Auswahl der im FB Schädlingsbekämpfung vorhandenen Referenzproben (wird ständig erweitert):

  • Wanderratte, Rattus norvegicus
  • Hausratte, Rattus rattus
  • Hausmaus, Mus musculus
  • Waldmaus, Apodemus sylvaticus
  • Rötelmaus, Chletrionomys glareolus
  • Bisamratte, Ondatra zibethicus
  • Hausspitzmaus, Crocidura russula
  • Fledermaus, Chiroptera
  • Kaninchen, Oryctolagus cuniculus
  • Meerschweinchen, Cavia porcellus
  • Eichhörnchen, Sciurus vulgaris
  • Igel, Erinaceus europaeus
  • Marderartige, Mustelidae
  • Waschbär, Procyon lotor
  • Reh, Capreolus capreolus
  • Damwild, Dama dama

Für eine Bestimmung sind folgende Kriterien wichtig:

  • Größe und Form der einzelnen Partikel
  • Konsistenz, Geruch und Oberflächenbeschaffenheit
  • Zusammensetzung der Losung (Inhaltsstoffe: pflanzlich und/oder tierisch)
  • Anlage der Kotplätze
  • Alter der Losung

Als Beispiel sei hier der Unterschied zwischen Wanderratten- und Hausmauskot erläutert:

Wanderratte, Rattus norvegicus (ausgewachsen):
Kotpillen zylindrisch mit stumpfen Enden, ca. 15 bis 17 mm lang und ca. 5 bis 6 mm dick, Konsistenz fest, Inhaltsstoffe sowohl pflanzlicher als auch tierischer Herkunft, Kotplätze in Ecken und an Wänden entlang.

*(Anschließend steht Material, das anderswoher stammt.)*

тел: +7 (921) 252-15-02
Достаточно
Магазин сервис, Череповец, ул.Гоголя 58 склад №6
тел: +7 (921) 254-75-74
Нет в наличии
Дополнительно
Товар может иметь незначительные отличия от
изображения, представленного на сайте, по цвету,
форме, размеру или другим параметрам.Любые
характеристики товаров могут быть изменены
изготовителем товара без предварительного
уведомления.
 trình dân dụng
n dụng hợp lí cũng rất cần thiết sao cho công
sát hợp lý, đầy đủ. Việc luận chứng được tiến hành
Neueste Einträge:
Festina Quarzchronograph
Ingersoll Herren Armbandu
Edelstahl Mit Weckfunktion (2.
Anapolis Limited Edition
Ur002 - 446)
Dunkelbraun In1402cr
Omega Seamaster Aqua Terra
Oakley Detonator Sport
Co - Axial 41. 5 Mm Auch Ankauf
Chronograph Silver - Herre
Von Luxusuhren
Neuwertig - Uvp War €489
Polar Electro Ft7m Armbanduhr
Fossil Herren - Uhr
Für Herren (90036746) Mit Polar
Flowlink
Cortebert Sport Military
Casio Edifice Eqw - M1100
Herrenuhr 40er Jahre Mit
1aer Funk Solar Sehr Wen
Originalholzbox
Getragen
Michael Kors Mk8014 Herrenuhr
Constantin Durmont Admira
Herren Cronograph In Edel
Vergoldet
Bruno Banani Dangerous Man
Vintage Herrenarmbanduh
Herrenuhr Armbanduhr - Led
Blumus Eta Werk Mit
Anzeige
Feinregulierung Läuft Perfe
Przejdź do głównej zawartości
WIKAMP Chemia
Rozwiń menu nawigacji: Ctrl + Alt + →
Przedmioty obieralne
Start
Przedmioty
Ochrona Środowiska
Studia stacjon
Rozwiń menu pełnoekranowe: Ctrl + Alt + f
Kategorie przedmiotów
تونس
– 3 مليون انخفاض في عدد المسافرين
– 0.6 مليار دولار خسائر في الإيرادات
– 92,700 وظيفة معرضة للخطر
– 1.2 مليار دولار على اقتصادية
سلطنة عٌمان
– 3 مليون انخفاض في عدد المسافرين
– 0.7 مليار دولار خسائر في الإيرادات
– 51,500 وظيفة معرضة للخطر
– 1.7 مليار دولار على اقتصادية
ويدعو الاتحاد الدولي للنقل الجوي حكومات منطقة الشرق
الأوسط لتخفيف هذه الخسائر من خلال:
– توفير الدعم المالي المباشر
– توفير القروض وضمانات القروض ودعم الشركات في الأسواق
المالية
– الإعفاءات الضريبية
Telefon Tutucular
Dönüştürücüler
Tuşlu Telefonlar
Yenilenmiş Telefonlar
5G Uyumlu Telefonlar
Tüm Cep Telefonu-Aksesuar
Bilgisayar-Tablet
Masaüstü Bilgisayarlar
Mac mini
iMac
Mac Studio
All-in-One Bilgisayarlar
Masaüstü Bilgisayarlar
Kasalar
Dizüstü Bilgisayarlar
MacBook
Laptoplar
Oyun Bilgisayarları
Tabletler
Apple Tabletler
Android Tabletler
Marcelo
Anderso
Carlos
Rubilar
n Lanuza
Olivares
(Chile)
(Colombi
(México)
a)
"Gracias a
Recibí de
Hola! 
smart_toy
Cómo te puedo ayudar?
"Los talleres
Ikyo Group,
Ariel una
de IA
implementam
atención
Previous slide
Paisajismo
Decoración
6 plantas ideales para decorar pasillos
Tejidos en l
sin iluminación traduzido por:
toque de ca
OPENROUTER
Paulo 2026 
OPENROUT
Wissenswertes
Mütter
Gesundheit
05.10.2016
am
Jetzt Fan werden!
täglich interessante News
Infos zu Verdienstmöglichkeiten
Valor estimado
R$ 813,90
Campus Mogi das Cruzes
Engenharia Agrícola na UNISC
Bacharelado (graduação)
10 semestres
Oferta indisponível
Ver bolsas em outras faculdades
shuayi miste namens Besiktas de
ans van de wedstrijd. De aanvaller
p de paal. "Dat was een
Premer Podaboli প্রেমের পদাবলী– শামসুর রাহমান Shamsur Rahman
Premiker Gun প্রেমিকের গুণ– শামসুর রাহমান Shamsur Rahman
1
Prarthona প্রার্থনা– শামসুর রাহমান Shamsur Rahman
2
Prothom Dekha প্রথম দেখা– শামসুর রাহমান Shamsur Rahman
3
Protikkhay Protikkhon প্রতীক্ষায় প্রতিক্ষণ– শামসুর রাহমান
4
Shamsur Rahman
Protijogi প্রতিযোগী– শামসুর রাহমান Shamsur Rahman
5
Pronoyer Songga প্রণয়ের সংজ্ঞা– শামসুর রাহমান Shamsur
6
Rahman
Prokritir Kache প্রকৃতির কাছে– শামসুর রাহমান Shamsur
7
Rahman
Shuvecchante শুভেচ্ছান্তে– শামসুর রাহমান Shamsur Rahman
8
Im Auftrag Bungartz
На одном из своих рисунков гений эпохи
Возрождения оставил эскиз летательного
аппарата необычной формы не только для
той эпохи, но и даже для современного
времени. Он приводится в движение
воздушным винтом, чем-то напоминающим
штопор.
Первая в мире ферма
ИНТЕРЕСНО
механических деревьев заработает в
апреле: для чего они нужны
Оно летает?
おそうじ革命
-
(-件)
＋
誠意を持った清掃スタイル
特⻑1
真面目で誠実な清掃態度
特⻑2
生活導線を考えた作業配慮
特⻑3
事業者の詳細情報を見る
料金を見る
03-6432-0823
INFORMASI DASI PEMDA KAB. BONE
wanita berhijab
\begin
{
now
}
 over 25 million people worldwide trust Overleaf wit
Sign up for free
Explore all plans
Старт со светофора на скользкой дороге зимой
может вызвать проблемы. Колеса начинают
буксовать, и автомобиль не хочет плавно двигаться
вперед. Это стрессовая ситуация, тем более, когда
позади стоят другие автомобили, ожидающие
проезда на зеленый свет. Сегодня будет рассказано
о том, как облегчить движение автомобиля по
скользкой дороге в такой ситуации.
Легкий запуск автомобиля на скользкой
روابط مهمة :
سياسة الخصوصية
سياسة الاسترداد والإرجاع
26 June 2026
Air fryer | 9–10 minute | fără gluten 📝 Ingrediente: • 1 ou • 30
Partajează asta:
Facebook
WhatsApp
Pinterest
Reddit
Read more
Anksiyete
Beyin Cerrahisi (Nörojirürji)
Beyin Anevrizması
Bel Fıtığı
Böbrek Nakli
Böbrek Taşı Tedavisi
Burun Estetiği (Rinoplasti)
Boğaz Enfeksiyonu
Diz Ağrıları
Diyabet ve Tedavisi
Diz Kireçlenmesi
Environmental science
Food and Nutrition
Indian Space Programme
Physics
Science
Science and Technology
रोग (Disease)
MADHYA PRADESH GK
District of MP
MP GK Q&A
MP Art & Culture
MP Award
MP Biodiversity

Hausmaus, Mus musculus (ausgewachsen)

Kotpillen zylindrisch mit spitzen Enden, durchschnittlich 2 - 8 mm lang, ca. 1 - 1,5 mm dick, fest, beinhaltet keine sichtbaren tierischen Bestandteile.

Hinweis:
Gegen eine Gebühr von 12,50 €, bzw. für niedersächsische Behörden in Amtshilfe, untersuchen die Mitarbeiter des Fachbereiches Proben von tierischen Exkrementen im Hinblick auf den Verursacher. Probenmaterial senden Sie uns bitte unter Zuhilfenahme unseres Probeneinsendeformulars ein. Bitte teilen Sie uns die Fundumstände und weitere Beobachtungen auf dem Formular mit.

 
Einsendungen von Losung ab 2012

Mitarbeit anderer Einrichtungen

Mit der Zeit wurden immer öfter Proben von Losung eingesandt, bis dessen Bestimmung in die offizielle Tätigkeit mit aufgenommen wurde. Von 2015 bis 2016 wurde die Referenzsammlung von Losungen und Gewöllen mithilfe des Wildpark Schwarze Berge sowie des Hamburger Tierschutzverein von 1841 e.V. stark erweitert, wofür wir uns an dieser Stelle recht herzlich bedanken möchten.